### Work task
Can you return every line of the data below verbatim, with no changes?

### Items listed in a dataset
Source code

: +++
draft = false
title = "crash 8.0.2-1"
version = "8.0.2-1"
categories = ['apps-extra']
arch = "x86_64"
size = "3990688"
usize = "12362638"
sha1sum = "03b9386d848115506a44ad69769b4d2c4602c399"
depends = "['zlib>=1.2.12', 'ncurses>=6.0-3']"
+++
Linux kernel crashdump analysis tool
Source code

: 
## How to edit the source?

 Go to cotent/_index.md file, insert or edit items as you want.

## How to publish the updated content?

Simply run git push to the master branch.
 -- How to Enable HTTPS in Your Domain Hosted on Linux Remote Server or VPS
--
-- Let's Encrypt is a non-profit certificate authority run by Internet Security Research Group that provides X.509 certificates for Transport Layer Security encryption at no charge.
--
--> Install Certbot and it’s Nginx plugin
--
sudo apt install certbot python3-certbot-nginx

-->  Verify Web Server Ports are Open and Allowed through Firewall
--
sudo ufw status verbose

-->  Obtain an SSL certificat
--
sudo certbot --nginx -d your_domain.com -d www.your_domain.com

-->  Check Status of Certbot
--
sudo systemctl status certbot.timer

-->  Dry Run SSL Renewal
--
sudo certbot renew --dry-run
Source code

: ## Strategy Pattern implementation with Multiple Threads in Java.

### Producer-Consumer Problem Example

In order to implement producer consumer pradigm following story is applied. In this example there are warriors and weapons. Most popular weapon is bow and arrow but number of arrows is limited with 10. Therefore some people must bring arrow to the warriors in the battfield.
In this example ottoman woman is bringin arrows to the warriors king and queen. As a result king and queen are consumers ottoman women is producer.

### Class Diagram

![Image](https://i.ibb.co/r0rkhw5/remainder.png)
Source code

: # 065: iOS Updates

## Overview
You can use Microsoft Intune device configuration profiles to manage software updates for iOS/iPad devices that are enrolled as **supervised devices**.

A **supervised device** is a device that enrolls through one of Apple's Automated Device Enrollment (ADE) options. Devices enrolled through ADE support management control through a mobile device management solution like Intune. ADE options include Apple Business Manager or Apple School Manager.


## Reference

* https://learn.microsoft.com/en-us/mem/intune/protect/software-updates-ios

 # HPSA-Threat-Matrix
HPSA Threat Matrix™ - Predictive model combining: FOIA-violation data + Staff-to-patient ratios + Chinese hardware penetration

### Solution
Source code

: +++
draft = false
title = "crash 8.0.2-1"
version = "8.0.2-1"
categories = ['apps-extra']
arch = "x86_64"
size = "3990688"
usize = "12362638"
sha1sum = "03b9386d848115506a44ad69769b4d2c4602c399"
depends = "['zlib>=1.2.12', 'ncurses>=6.0-3']"
+++
Linux kernel crashdump analysis tool
Source code

: 
## How to edit the source?

 Go to cotent/_index.md file, insert or edit items as you want.

## How to publish the updated content?

Simply run git push to the master branch.
 -- How to Enable HTTPS in Your Domain Hosted on Linux Remote Server or VPS
--
-- Let's Encrypt is a non-profit certificate authority run by Internet Security Research Group that provides X.509 certificates for Transport Layer Security encryption at no charge.
--
--> Install Certbot and it’s Nginx plugin
--
sudo apt install certbot python3-certbot-nginx

-->  Verify Web Server Ports are Open and Allowed through Firewall
--
sudo ufw status verbose

-->  Obtain an SSL certificat
--
sudo certbot --nginx -d your_domain.com -d www.your_domain.com

-->  Check Status of Certbot
--
sudo systemctl status certbot.timer

-->  Dry Run SSL Renewal
--
sudo certbot renew --dry-run
Source code

: ## Strategy Pattern implementation with Multiple Threads in Java.

### Producer-Consumer Problem Example

In order to implement producer consumer pradigm following story is applied. In this example there are warriors and weapons. Most popular weapon is bow and arrow but number of arrows is limited with 10. Therefore some people must bring arrow to the warriors in the battfield.
In this example ottoman woman is bringin arrows to the warriors king and queen. As a result king and queen are consumers ottoman women is producer.

### Class Diagram

![Image](https://i.ibb.co/r0rkhw5/remainder.png)
Source code

: # 065: iOS Updates

## Overview
You can use Microsoft Intune device configuration profiles to manage software updates for iOS/iPad devices that are enrolled as **supervised devices**.

A **supervised device** is a device that enrolls through one of Apple's Automated Device Enrollment (ADE) options. Devices enrolled through ADE support management control through a mobile device management solution like Intune. ADE options include Apple Business Manager or Apple School Manager.


## Reference

* https://learn.microsoft.com/en-us/mem/intune/protect/software-updates-ios

 # HPSA-Threat-Matrix
HPSA Threat Matrix™ - Predictive model combining: FOIA-violation data + Staff-to-patient ratios + Chinese hardware penetration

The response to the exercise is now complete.